• TASK DESCRIPTION
Pick out each line of the records in which the word "function" appears.

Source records
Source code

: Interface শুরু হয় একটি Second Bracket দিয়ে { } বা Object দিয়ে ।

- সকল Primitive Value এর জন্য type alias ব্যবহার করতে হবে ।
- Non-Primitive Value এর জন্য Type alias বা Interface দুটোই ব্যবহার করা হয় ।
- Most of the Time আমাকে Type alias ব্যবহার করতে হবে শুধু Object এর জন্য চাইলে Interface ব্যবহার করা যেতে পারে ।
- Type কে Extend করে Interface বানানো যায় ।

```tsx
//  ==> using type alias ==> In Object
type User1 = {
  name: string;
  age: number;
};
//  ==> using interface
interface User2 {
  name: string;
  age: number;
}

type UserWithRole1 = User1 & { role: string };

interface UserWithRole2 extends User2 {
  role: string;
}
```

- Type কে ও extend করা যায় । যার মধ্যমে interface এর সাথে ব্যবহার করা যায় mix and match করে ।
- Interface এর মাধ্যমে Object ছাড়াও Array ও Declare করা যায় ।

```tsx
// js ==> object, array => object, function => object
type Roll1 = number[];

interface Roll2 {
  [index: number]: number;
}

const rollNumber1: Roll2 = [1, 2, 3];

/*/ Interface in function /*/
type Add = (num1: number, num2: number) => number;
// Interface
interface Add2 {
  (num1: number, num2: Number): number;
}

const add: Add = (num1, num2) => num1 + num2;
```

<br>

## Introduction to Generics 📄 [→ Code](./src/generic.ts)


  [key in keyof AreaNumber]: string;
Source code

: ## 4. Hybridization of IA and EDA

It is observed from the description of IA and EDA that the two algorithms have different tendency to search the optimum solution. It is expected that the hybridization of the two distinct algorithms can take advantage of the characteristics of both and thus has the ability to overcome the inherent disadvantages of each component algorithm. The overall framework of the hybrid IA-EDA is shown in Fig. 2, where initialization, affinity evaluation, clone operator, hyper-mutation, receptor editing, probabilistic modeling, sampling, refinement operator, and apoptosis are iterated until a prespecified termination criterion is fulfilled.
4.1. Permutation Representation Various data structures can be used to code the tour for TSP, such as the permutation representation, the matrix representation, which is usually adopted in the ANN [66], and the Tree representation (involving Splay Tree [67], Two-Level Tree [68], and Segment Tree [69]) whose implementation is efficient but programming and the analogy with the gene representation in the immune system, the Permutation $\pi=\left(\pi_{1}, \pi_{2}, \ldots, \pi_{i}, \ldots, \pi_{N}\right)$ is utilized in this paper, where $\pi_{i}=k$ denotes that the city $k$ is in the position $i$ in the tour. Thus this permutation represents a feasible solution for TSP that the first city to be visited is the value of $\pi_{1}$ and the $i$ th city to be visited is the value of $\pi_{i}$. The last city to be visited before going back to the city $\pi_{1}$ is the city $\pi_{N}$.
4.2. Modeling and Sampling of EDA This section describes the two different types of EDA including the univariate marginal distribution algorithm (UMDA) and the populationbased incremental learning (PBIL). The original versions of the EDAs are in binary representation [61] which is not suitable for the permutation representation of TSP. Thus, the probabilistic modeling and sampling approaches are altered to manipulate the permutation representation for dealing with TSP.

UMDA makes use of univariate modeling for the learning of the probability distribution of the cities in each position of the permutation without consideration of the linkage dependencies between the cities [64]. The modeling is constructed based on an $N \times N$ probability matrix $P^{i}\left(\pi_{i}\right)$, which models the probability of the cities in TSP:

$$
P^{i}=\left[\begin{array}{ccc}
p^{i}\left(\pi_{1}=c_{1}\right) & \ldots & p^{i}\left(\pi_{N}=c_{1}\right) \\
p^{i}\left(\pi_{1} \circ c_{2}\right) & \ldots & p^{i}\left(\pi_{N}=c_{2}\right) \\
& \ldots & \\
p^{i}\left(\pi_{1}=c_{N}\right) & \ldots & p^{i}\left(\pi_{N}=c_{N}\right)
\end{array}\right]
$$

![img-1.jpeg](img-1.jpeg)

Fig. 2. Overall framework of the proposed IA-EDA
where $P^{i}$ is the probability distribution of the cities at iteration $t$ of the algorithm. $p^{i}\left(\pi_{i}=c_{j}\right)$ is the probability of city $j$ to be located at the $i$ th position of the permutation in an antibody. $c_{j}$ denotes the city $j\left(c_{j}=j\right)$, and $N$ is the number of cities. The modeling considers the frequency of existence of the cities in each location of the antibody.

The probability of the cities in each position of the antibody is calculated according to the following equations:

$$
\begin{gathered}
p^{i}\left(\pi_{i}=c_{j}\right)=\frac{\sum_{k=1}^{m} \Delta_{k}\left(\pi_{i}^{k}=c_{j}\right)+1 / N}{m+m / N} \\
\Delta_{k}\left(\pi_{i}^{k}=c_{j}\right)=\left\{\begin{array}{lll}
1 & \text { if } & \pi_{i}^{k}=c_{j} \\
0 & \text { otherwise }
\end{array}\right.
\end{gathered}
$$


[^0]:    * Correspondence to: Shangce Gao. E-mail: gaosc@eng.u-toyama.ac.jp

• RESPONSE TO THIS TASK
// js ==> object, array => object, function => object
/*/ Interface in function /*/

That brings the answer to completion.